Toyota May Pay $1 Billion To Settle Unintentional Accelerations Claims
Toyota is expected to announce a billion dollar settlement with the U.S. government for failing to disclose complaints by drivers that its cars were accelerating unintentionally. News of the negotiations were reported by the Wall Street Journal.
The issue first hit the deadlines when Mark Saylor, an off duty police officer, was killed together with his family when his car failed to slow down on a highway in San Diego in 2009. The details of his final moments were captured in a phone call that he made to emergency services.
Auto-safety advocates called for criminal charges against Toyota after 34 deaths and hundreds of injuries were documented from sudden acceleration. The U.S. Securities and Exchange Commission and federal prosecutors in the New York district attorney's office began investigating the company in 2010.
"If Toyota had been an honorable company and recalled the defective vehicles when it first learned of the problems in 2003/2004, or perhaps even earlier, and taken steps to redesign subsequent production, many of the resulting deaths and injuries would not have occurred," Joan Claybrook, the former head of the National Highway Traffic Safety Administration (NHTSA) told a hearing in the U.S. Congress in 2010.
"Now the only remedy for the families of these Toyota victims is a product liability lawsuit and payment by Toyota for the death - a few dollars for each precious life," she added.

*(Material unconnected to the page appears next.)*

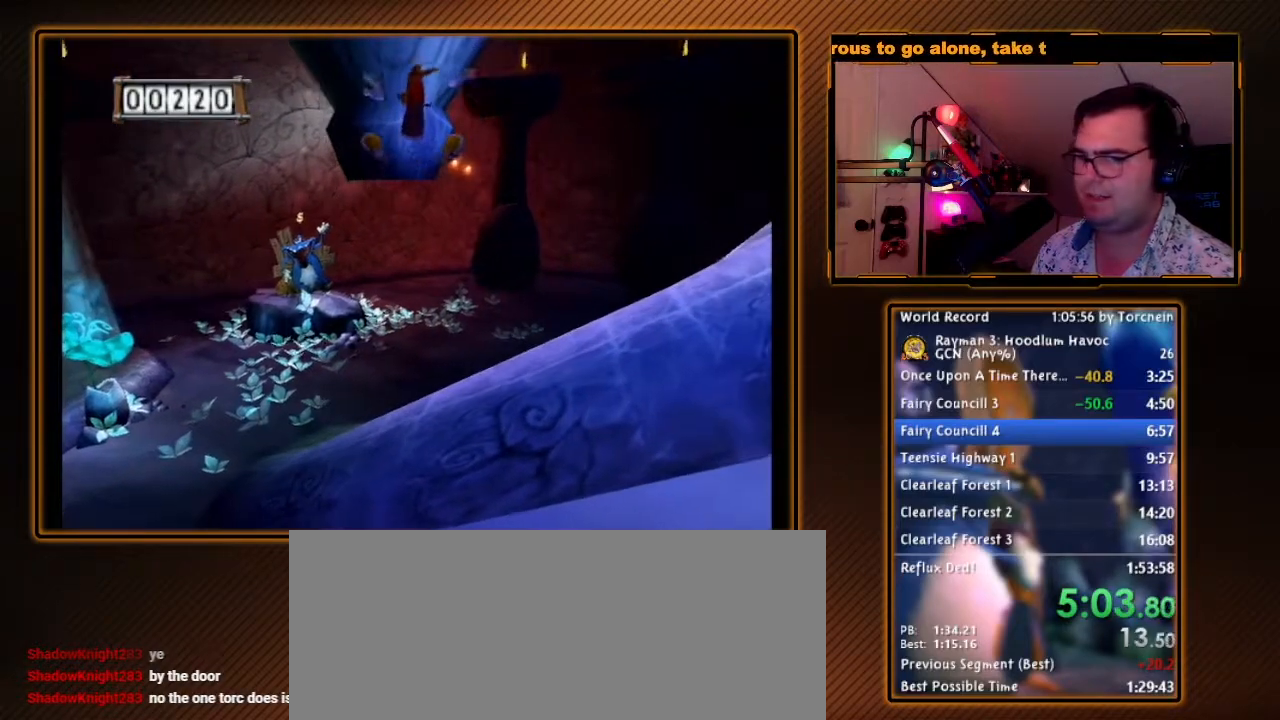
{"dt_ms": 500, "buttons": ["R1"], "left_stick": "center", "right_stick": "center", "events": []}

An NHTSA investigation published in 2011 has failed to determine the cause of the unintentional acceleration.
The company continues to deny that its products are at fault. "In the nearly four years since this inquiry began, we've made fundamental changes to become more responsive and customer focused, and we're committed to continue to improve," Julie Hamp, a Toyota spokeswoman, told reporters in an emailed statement. "Toyota continues to cooperate with the U.S. attorney's office in this matter."
Just last week Toyota recalled 1.9 million Prius vehicles after discovering a programming error that could cause their gas-electric hybrid systems to shut down. The company has recalled five million cars a year for the last two years to fix problems.
Critics of the agreement say that the federal government is allowing companies to buy their way out of criminal prosecution, noting that multi-billion dollar settlements have become the normal way to deal with criminal charges.
"Regulators, prosecutors and attorneys general have learned a valuable lesson from their private counterparts, class-action attorneys. Build a big enough case, and the target company will settle," writes Daniel Fisher at Forbes, noting that company's cannot afford to take the risk of being judged by a jury. "There's a problem when government officials adopt this sort of regulation, however. It invites corruption of its own."
Fisher points to the complex $246 billion settlement that the major tobacco companies negotiated to pay over a 25 year period with the attorney generals of over 40 U.S. states in 1997, following which the companies made a $100 million donation to the National Association of Attorney Generals.
Economists also calculated at the time that the settlement also virtually guaranteed that the tobacco industry would actually increase their profits.
Over a dozen years later, a study by the Campaign for Tobacco Free Kids showed that the money paid out by the tobacco companies - $25.7 billion in 2013 - was hardly making a major dent in the finanical cost of cigarette smoking in the U.S. which were estimated at $193 billion a year, including $96 billion in health care costs.
Global profits for the industry in 2012 were estimated at some $35.1 billion on sales of close to $500 billion for the year.